A genuine faith is to be seen in how we speak to others––

with moderation, compassion, and generosity;

in ways that are life-giving and life-affirming.

And a genuine faith is to be seen in not “deceiving” our hearts.

And yet, the word translated as “deceive” actually means “indulge”.

So, in other words…

if any think that they are religious but indulge in self-gratification, their religion is worthless.

Living the Christian life isn’t about self-indulgence.

It’s not about putting profits, power, privilege, or possessions ahead of people.

It’s not about maintaining my sense of comfort at the expense of others––

despite what our society might try to drum into us.

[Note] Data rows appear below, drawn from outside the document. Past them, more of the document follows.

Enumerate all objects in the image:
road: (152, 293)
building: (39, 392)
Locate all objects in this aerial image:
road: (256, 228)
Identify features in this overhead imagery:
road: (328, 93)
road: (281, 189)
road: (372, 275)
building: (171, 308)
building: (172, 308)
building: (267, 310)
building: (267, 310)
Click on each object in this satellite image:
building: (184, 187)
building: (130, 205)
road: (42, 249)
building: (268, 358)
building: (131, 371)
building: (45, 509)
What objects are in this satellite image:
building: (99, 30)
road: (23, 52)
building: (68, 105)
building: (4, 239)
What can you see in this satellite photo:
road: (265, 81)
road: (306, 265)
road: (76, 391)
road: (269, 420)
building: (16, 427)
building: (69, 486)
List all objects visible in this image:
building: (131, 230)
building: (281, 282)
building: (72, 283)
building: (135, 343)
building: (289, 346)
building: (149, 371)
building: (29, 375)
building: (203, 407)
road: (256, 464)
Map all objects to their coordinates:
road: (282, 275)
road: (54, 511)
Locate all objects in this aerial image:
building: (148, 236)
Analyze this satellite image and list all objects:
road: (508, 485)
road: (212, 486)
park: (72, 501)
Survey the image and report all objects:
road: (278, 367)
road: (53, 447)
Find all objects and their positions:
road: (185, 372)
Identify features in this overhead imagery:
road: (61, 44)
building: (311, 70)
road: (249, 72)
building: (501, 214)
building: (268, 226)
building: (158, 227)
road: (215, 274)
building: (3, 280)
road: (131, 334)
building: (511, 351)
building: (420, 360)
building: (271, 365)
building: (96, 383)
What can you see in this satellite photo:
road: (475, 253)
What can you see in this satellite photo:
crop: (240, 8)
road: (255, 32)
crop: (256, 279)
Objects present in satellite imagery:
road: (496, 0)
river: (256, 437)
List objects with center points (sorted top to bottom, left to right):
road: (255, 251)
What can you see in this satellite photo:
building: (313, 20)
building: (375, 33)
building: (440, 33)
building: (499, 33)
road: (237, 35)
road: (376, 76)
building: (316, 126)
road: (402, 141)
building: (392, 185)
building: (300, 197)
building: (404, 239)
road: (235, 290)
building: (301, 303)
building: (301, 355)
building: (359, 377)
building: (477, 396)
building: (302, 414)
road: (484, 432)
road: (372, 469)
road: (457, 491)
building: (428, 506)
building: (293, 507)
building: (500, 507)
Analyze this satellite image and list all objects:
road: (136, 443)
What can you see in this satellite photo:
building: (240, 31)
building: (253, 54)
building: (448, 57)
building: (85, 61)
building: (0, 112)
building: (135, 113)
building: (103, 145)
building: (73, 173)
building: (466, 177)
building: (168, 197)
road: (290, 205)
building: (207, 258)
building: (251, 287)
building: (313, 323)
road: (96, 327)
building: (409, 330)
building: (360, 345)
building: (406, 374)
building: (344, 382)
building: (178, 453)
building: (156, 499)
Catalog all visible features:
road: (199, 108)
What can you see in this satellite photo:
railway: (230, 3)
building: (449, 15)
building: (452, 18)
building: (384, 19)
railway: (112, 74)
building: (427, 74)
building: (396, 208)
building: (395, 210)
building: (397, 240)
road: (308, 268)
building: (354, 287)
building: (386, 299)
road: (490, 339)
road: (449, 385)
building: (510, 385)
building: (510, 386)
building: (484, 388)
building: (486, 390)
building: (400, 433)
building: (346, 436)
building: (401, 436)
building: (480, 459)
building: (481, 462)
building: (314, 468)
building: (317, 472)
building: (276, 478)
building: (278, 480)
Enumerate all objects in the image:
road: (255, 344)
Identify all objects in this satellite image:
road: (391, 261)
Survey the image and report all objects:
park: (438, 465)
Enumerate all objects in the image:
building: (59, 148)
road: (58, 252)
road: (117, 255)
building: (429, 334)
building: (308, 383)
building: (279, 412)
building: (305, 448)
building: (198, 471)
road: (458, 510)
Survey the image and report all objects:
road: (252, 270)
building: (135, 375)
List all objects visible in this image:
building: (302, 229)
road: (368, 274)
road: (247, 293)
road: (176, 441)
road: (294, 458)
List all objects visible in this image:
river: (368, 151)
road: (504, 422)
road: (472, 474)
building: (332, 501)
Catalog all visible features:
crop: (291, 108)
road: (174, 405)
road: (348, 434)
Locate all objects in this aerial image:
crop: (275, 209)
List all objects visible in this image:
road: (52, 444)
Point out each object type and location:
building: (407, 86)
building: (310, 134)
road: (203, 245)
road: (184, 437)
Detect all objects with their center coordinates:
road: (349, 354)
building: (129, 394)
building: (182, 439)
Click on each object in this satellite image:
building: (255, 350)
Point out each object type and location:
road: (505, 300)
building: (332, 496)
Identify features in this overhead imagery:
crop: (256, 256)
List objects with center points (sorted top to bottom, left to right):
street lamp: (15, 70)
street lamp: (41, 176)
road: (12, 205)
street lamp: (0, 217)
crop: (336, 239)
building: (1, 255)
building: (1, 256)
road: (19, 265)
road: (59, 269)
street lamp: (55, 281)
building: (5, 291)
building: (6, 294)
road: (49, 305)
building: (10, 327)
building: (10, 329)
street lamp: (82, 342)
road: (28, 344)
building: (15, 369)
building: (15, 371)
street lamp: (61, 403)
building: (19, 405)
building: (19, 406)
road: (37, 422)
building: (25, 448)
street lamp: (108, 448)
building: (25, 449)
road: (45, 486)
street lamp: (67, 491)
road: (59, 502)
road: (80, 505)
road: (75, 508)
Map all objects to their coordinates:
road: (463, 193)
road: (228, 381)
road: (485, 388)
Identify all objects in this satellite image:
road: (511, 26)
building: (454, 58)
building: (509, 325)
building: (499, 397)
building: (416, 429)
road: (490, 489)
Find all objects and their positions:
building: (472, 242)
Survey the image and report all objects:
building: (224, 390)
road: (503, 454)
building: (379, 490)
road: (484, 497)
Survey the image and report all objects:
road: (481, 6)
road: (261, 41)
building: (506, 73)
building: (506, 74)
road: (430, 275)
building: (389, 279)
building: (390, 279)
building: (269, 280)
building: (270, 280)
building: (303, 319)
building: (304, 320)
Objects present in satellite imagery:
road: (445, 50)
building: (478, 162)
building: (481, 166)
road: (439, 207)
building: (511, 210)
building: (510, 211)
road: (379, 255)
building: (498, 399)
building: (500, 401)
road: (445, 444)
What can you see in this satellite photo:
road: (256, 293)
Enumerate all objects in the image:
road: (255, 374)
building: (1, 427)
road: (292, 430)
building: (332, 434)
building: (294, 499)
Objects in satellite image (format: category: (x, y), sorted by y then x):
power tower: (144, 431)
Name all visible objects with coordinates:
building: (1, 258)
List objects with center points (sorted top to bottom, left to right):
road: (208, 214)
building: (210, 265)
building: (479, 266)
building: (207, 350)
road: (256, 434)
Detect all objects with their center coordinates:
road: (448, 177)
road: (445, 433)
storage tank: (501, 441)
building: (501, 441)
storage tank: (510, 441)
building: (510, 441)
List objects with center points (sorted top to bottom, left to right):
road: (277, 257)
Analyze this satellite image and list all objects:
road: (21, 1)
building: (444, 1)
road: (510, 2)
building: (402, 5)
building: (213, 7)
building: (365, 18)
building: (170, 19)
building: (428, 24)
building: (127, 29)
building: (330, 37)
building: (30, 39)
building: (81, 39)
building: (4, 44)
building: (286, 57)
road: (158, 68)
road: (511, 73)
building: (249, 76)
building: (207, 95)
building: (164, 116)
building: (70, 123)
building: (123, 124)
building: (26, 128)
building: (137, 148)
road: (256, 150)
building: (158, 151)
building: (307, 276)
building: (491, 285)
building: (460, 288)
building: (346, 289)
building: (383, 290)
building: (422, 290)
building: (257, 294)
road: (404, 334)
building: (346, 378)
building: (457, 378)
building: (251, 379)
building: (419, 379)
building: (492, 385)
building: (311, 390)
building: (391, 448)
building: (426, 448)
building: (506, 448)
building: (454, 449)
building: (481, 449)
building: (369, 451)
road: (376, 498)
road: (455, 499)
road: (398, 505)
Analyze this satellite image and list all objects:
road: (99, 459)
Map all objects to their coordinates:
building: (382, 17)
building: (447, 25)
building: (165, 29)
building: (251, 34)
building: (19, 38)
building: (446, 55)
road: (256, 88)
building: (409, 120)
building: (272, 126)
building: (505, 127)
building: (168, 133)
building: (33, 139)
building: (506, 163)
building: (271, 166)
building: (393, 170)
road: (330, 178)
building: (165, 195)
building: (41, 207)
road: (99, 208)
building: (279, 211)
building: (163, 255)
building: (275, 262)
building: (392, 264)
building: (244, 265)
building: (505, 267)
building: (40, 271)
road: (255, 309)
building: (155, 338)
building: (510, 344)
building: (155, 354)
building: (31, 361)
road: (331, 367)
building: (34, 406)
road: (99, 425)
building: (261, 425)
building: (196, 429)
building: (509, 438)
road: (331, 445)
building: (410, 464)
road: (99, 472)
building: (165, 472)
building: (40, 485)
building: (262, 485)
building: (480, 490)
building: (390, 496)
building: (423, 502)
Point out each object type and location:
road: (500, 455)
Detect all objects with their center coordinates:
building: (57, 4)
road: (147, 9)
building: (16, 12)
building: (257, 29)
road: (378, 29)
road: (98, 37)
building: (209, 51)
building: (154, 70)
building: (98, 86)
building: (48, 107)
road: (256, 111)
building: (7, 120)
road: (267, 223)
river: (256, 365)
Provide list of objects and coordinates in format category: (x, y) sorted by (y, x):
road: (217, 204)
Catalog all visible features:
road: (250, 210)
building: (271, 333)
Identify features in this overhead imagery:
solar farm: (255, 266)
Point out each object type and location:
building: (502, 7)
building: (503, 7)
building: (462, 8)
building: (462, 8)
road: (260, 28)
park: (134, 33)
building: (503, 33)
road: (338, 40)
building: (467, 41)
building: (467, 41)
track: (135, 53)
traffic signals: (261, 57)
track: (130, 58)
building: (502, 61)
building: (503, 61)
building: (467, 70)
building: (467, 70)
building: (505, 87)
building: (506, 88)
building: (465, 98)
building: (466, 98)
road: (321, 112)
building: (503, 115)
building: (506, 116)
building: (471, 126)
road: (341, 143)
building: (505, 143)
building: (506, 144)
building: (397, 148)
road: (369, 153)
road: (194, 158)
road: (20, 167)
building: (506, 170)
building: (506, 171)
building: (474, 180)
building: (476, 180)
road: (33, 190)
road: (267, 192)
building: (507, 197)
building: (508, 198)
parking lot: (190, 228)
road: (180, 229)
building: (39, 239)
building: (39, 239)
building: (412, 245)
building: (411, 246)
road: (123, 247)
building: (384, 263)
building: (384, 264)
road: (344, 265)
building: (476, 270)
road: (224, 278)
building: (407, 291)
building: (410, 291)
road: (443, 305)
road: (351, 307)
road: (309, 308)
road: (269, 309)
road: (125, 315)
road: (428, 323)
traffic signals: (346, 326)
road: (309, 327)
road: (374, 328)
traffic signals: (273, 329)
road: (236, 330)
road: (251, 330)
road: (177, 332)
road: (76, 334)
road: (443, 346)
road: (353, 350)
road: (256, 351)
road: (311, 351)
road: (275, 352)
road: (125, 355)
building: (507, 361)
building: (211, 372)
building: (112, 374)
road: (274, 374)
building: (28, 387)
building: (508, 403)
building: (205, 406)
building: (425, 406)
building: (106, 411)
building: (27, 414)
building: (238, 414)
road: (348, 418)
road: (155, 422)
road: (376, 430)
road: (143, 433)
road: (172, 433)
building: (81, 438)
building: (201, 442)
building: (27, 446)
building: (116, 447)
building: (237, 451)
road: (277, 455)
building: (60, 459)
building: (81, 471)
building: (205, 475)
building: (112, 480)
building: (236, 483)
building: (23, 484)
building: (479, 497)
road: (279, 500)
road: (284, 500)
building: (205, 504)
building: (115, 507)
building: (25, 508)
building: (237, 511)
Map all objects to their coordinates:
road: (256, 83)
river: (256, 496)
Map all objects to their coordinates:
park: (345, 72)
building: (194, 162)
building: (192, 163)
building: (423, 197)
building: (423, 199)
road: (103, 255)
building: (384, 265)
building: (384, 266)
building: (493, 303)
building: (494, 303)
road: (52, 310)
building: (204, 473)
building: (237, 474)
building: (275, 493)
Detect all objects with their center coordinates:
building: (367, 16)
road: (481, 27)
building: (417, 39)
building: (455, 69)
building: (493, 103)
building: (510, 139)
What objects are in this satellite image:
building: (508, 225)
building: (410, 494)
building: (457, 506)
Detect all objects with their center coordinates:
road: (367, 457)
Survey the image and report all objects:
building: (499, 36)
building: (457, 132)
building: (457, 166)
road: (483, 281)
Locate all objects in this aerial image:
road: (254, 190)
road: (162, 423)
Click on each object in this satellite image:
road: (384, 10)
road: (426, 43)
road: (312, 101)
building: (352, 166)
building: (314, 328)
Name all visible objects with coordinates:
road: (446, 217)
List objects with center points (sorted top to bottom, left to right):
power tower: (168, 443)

In fact, it’s the opposite:

Religion that is pure and undefiled before God and the Father is this: to visit orphans and widows in their distress”.

An appropriate response to God’s graciousness is to care for those in need.

And orphans and widows were the poorest of the poor in antiquity…

because it was a male-dominated society––

and to be without a husband or father left a person destitute…

unable to maintain a livelihood…

bereft of social support…

utterly powerless and vulnerable…

the most marginalised in society.

According to the author, caring for them is what God expects in response to God’s graciousness.

A genuine faith is seen in how we care––

in how we treat the most vulnerable, powerless, and marginalised in our society.

And yet, by “care”, the author doesn’t mean just giving a handout…

or sending off a cheque to ease the conscience.

Instead, he means rolling up our selves and getting our hands dirty…

engaging in genuine, practical assistance.

After all, the author doesn’t suggest we offer some remote…

sanitised…

second-hand sort of care.

Indeed, he suggests that what is needed is “visiting”––

actually to go to someone in need and to offer support…

to stand beside them, watching over, and protecting them…

to walk with them in their suffering and distress.

But the verb that he uses here doesn’t mean to visit just once––

but to do so continually or repeatedly:

to visit and to keep on visiting…

to care and to keep on caring…

so that it becomes a continual, habitual practice…

a way of life.

As such, the author of this letter is simply echoing a principle…

or a theology…

that runs right through the Old Testament…

and the life and ministry of Jesus:

the only fitting response to a loving, compassionate God is a life of love and compassion.

True religion involves an on-going commitment to those in desperate need.

True piety involves a continual commitment to care for the destitute in society.

 

Is that any different for us today?

 

And who is more destitute in our society than refugees and asylum seekers?

Despite what our politicians have, mischievously, tried to convince us––

and the mainstream media have largely let them get away with it––

entering another country without papers and by whatever means…

in order to seek asylum…

is not illegal.

There is no queue.

The vast majority of these people are not so-called “economic migrants”.

Rather, they come because they need security and protection…

which they can’t find in places like Indonesia or Malaysia…

where they can be summarily arrested, tortured, and sent back.

These are people who have been rendered homeless and forced to flee their country––

because of war or oppression;

people who have left behind all that they know and treasure;

people who are utterly powerless, vulnerable, and marginalised––

and yet they are treated with suspicion and contempt…

dehumanised and detained…

and cruelly treated like, and made to feel like, criminals.

In fact, they are treated far worse than any criminal.

Surely they are the widows and orphans of our society today.

And, according to the author of James, the measure of our faith is how we treat them.

Will we care for them?

Will we care for them with compassion, generosity, and grace…

thereby imitating the way that God has treated us?

And will we make that sort of care a genuine commitment––

an on-going commitment…

a practical commitment?

As individual people of faith…

and as a faith community…

will we truly live out what we are called to be?

Will we make our faith real in the way that we live?

Religion that is pure and undefiled before God and the Father is this: to visit orphans and widows in their affliction”.